Seq No: Sequence Number of the run you’re creating report for.
Material Name: The name of output as created in warehouse.
Creation Time: Time when material object was created.
Model Converged: If true then it indicates a successful run.
Pre Stitched IDs before run: Count of all the ID’s before stitching.
Post Stitched IDs after run: Count of unique ID’s after stitching.
An HTML report is also generated with relevant results and graphics including largest cluster, ID graph, etc.
It is saved in output
folder, whose exact path is shown on screen when you execute the command.
$ pb show user-lookup -v '<trait value (email, user id, etc.) you are trying to discover>'
This subcommand lists all the features associated with a user by using any of the traits (flag -v
) as ID Types.
Flags
--include_disabled
- let disabled models be part of the generated graph image (applicable todataflow
anddependencies
).--seq_no
- using this, specific run for an ID stitcher model can be specified (applicable foridstitcher-report
).
Optional Parameters
-h: Displays help information for the command.
-p: Specifies the project path for which to list the models. If not specified, the project in current directory is used.
-c: File location of the siteconfig to be used. If not specified, defaults to the one in user’s home directory.
-t: Target name to be used. Defaults to the target specified in siteconfig file.
query
This command will execute SQL query on the warehouse and print the output on screen (default: 10 rows).
Command
$ pb query <query>
For instance, you want to print output of a specific table/view named user_id_stitcher: pb query "select * from user_id_stitcher"
.
If you want to reference a model with name user_id_stitcher: pb query "select * from {{this.DeRef("models/user_id_stitcher")}}"
.
Optional Parameters
-f: Export output to a CSV file.
–max_rows: Maximum number of rows that will be printed (default 10).

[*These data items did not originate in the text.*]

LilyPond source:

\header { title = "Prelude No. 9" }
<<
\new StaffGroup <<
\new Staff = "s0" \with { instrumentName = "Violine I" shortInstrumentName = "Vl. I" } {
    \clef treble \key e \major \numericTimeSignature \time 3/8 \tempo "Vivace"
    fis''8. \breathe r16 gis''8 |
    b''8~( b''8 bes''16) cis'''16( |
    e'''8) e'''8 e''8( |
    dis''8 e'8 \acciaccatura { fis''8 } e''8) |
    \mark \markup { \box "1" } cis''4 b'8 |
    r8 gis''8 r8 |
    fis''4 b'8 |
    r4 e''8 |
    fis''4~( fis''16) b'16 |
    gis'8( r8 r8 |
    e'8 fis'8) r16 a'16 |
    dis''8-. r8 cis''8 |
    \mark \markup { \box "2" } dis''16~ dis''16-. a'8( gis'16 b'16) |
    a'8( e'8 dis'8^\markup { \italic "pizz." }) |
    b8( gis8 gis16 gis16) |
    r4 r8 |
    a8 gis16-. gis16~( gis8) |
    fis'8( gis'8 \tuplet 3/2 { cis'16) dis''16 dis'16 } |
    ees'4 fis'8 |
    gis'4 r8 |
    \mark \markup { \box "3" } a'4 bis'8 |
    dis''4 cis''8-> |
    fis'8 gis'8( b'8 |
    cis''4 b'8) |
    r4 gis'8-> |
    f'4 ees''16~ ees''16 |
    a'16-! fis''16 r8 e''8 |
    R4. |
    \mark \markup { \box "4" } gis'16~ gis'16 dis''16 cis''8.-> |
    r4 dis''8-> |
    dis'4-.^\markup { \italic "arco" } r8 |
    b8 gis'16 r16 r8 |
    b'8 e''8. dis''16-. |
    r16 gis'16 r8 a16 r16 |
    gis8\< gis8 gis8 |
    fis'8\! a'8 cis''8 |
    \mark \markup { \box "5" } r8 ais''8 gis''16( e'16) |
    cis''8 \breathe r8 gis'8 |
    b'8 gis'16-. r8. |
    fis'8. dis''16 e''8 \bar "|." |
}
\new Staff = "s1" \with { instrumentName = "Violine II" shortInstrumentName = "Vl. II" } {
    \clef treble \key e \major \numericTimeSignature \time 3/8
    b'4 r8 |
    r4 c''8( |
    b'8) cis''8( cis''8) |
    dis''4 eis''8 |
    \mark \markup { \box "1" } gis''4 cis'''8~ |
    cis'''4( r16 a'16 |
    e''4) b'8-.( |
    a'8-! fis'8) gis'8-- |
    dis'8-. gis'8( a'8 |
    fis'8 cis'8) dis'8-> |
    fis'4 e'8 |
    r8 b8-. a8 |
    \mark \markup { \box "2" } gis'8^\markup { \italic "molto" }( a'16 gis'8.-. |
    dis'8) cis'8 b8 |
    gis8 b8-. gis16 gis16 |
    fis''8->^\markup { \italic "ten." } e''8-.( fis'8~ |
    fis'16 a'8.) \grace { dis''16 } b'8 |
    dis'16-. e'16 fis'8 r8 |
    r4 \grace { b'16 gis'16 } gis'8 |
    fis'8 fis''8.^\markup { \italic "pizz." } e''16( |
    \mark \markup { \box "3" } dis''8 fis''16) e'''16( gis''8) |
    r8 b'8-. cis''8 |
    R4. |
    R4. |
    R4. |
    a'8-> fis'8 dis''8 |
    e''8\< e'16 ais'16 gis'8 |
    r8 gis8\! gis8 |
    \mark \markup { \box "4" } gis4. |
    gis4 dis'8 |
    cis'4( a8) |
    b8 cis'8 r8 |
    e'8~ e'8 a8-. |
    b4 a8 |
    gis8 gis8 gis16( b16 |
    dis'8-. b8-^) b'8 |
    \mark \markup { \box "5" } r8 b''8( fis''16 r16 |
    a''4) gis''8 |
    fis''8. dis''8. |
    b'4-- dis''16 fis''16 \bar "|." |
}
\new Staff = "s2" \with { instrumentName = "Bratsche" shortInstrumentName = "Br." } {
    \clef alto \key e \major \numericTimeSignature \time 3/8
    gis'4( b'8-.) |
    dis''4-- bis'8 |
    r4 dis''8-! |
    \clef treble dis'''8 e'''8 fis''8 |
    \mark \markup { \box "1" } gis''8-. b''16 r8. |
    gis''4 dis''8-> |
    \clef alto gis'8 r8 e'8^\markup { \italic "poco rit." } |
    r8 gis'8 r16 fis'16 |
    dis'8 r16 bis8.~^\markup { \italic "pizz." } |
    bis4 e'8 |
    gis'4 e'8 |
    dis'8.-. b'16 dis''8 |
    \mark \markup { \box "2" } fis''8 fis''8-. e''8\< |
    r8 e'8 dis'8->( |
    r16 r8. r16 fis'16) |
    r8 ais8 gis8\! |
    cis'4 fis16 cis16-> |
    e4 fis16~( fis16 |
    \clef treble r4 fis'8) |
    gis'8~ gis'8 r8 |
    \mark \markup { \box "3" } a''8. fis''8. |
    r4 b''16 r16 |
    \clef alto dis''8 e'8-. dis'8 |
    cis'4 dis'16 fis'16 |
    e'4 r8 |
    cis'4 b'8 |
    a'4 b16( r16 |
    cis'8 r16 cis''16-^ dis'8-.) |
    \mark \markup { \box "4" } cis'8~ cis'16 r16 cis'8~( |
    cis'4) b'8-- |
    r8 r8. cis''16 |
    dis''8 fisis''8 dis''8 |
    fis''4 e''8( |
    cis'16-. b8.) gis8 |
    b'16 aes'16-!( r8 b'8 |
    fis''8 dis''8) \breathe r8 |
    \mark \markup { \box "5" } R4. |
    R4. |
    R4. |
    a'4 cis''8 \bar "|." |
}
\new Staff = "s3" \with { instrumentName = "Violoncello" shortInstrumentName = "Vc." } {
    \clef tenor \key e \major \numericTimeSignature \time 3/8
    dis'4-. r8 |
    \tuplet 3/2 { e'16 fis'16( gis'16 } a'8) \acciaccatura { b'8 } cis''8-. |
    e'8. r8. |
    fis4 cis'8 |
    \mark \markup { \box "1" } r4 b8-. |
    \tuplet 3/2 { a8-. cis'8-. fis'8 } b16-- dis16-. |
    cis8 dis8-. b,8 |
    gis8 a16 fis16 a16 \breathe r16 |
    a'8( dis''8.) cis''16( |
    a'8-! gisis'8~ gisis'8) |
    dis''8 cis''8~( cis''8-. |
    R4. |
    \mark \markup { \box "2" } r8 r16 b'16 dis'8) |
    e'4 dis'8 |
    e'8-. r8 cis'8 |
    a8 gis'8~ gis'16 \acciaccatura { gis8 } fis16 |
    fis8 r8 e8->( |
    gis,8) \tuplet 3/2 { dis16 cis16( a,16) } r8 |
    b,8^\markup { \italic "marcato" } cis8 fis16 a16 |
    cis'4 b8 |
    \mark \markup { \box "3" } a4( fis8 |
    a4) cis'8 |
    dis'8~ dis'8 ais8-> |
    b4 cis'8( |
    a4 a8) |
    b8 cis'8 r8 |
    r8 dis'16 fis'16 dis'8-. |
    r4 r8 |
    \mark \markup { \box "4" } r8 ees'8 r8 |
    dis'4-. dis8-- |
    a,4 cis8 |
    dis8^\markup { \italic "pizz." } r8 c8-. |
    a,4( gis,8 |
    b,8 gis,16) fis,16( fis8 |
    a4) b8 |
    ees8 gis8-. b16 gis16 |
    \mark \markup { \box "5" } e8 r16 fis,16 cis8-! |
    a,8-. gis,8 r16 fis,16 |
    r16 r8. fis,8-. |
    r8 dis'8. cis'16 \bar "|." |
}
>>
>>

–seq_no: Sequence number for the run.
validate
Validates aspects of the project and configuration.
Command
$ pb validate
This command allows you to run various tests on the project related configurations and validate those. This includes but is not limited to validating the project configuration, privileges associated with the role specified in the site configuration of the project’s connection, etc.
Subcommands
$ pb validate access
This will run tests on the role specified in site configuration of the project’s connection and validate if the role has privileges to access all the related objects in the warehouse. This will throw error if the role does not has privileges to access the input tables or does not has permissions to write the material output in the output schema.